We had a lovely afternoon and evening yesterday. We started with a tramp to Fontainhas, which, during the uphill way out we remembered as being much closer, but it seemed quite close on the downhill way back. We ate a delicious dinner of local pork linguiƧa, fried eel (perhaps one that we saw caught while we ate our lunch earlier), and a filet of fish cooked with olives and a spicy sauce, sitting outside in the cool evening air by the wall of a balcony looking west over the last strains of the sunset.
There was live music in the bar downstairs. Four men, playing guitar, singing, beating a handmade drum, and shaking intricate rhythms with a seed-pod rattle, performed familiar and new Cabo Verdean songs, and we sipped our dessert ponche and grogue at a table on the street, where we could admire the music along with a gaggle of dancing preschoolers from the neighborhood backing the restaurant.
At one point, two of the little kids whispered and tugged at the singer and he chuckled, stood up, replaced the stool he'd borrowed from a neighboring table, and followed them off. He returned a couple songs later, the kids, presumably, now safely in bed.
I was so happy, and then we came home.
The floor in the bathroom was wet, very wet, with a puddle spreading from under the very new acrylic shower pan. It was late; this is a small family-owned-and-operated residencial, they don't really speak English, and my Portuguese is not up to the vigors of home repair. Whatever was going to happen last night was on us.
We had been given only two towels (and no bath mat), and they appeared to be as bright and new as the shower pan, so as home owner myself, I was loath to drop them into the wet mess on the floor. A couple days earlier, Ian had found in his pack a sponge from the Lisbon hotel we stayed in during our last transit back to Seattle from here (a sponge? How strange!), and so, armed with the sponge, I proceeded to mop up the floor (finishing with most of a roll of toilet paper).

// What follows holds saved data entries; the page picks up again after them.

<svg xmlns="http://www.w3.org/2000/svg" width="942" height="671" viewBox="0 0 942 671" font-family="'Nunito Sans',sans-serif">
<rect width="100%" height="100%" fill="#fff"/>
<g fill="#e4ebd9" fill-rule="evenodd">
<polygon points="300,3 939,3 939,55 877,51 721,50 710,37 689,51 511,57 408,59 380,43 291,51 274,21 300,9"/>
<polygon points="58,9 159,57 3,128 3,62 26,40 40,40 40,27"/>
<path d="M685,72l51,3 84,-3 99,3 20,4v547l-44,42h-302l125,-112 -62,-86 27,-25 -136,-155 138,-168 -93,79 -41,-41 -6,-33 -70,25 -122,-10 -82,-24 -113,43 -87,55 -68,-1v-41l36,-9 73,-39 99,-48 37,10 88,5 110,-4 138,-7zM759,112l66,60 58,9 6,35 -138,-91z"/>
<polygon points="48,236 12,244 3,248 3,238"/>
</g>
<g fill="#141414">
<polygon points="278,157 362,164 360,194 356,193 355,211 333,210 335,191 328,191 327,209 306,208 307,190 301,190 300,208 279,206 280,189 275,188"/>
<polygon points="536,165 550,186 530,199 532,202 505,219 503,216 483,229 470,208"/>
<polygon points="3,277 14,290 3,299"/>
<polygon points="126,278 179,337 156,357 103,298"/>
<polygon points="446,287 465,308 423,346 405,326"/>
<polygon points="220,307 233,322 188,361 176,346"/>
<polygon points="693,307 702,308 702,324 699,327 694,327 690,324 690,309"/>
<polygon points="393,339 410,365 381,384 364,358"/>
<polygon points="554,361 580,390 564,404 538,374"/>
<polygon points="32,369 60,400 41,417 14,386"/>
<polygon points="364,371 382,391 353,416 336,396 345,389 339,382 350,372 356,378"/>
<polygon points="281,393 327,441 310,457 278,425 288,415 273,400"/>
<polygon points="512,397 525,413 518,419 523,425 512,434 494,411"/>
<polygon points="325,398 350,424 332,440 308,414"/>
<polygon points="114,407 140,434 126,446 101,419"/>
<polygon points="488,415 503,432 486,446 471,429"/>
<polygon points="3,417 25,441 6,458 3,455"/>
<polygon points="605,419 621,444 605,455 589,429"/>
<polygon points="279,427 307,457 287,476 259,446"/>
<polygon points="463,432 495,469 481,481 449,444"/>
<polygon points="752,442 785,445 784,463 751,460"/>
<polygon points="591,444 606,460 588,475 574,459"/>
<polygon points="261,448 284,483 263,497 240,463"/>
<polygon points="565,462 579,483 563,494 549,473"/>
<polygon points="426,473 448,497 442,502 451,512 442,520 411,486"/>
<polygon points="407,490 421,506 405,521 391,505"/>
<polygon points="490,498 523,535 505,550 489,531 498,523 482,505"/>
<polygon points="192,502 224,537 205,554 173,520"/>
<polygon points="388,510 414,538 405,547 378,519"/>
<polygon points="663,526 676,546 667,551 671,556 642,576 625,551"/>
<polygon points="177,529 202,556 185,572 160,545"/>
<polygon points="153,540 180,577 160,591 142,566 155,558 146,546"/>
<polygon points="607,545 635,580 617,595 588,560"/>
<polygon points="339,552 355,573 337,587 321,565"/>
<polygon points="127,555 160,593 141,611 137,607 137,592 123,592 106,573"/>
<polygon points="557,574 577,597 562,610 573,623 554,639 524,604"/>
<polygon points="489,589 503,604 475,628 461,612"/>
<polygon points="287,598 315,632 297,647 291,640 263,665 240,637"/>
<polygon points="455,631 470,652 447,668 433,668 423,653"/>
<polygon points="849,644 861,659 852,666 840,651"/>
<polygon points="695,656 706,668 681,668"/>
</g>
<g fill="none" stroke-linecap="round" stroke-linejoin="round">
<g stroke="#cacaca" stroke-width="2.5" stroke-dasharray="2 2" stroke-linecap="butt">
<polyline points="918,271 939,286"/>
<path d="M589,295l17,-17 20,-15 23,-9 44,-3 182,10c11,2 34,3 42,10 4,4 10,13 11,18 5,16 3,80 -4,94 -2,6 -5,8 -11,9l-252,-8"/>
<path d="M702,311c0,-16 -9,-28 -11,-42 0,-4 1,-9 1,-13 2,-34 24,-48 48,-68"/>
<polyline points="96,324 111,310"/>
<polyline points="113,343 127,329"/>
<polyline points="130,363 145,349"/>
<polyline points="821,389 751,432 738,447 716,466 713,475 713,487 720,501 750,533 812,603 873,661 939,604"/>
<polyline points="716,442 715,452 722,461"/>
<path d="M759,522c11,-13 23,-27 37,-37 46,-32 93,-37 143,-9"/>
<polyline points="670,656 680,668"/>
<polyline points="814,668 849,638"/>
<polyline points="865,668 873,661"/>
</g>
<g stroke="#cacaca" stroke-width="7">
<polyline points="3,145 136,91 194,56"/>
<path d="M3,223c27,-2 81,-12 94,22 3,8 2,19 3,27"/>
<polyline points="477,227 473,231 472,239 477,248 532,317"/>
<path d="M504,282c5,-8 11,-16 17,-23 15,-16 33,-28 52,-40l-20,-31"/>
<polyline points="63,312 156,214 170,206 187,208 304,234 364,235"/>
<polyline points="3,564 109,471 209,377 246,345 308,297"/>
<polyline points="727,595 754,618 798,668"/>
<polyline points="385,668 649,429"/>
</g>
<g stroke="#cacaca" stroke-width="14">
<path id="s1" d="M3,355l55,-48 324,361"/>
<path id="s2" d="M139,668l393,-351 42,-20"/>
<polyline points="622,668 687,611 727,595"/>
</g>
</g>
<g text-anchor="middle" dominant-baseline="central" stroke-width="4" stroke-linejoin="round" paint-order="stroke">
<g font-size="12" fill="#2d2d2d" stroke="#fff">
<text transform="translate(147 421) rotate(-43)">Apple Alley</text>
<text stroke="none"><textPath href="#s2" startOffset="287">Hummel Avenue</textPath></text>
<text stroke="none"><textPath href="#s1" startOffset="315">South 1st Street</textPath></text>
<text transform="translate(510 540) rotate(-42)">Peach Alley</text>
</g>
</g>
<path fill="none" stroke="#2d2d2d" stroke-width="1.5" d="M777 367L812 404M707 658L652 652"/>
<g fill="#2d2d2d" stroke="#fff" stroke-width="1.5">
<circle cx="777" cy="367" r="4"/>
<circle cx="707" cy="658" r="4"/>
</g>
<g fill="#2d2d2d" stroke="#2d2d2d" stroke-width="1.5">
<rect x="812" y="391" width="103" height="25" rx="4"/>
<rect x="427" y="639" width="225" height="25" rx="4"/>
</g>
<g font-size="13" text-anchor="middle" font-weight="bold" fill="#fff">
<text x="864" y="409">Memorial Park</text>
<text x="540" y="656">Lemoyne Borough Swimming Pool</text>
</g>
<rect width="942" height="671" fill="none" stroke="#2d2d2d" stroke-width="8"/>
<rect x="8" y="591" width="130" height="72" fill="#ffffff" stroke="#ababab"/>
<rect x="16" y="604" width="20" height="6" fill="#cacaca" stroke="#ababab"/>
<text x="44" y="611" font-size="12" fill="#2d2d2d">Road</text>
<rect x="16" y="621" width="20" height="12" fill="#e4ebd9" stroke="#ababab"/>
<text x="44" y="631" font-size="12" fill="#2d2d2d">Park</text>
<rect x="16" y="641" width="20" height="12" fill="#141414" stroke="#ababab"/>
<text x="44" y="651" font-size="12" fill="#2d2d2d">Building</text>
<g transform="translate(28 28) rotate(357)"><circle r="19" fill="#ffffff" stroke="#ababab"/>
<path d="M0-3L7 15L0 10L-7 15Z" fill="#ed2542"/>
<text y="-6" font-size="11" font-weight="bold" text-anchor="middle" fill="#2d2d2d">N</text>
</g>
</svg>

As the floor got drier, I was able to pinpoint where the water was escaping, and the ominous /squish/ I had heard and felt earlier when standing in the shower to wash my feet, was explained.
I made us pack our bags this morning before we went up the street for breakfast (I want a room ASAP where the dirty water drains to the outside), and Ian used his translation app to find some key words: shower drain; flood.
At breakfast we made clear that there was a problem, but the little old lady in charge, who cooked a delicious tuna omelette, could not understand what we were trying to say about the drain, and let us know that her husband, who spoke a little English, would be back from the next town over around noon. We left our cell phone numbers so that he could call us when he arrived.
In the event, just now at 10:30, a man too young to be the husband arrived, assessed the problem, noted that it was, in fact, a big one, and left to see if there was another room where we could move (we will move, but to another room or to another lodging remains to be seen).
Ian, for his part, said that he was relieved to have an excuse to not immediately go trekking around steep, treacherous hillsides in the blazing sun of morning, and I suppose I agree, but I'd prefer to have had the option, at least. That said, it's best for me to be close to a loo in the early part each day, and the loo part of the bathroom is perfectly functional.
It is lovely to lounge on our comfortable bed in the shade of our open-windowed, breezy room, with the sounds of the surf crashing on the lava shore a block away, and birds twittering, and nowhere we have to go, and nothing we have to do. The shower won't be our problem for very much longer, and we still have until next Saturday to hike our feet to nubs and our legs to stiff pegs.
Ah, travel.
**NB: We have just been installed in the corner room next door, which still has the same view of the port, PLUS another window on the kitty-corner wall. And, a teeny-tiny tub. And plenty of time still to walk ourselves lame.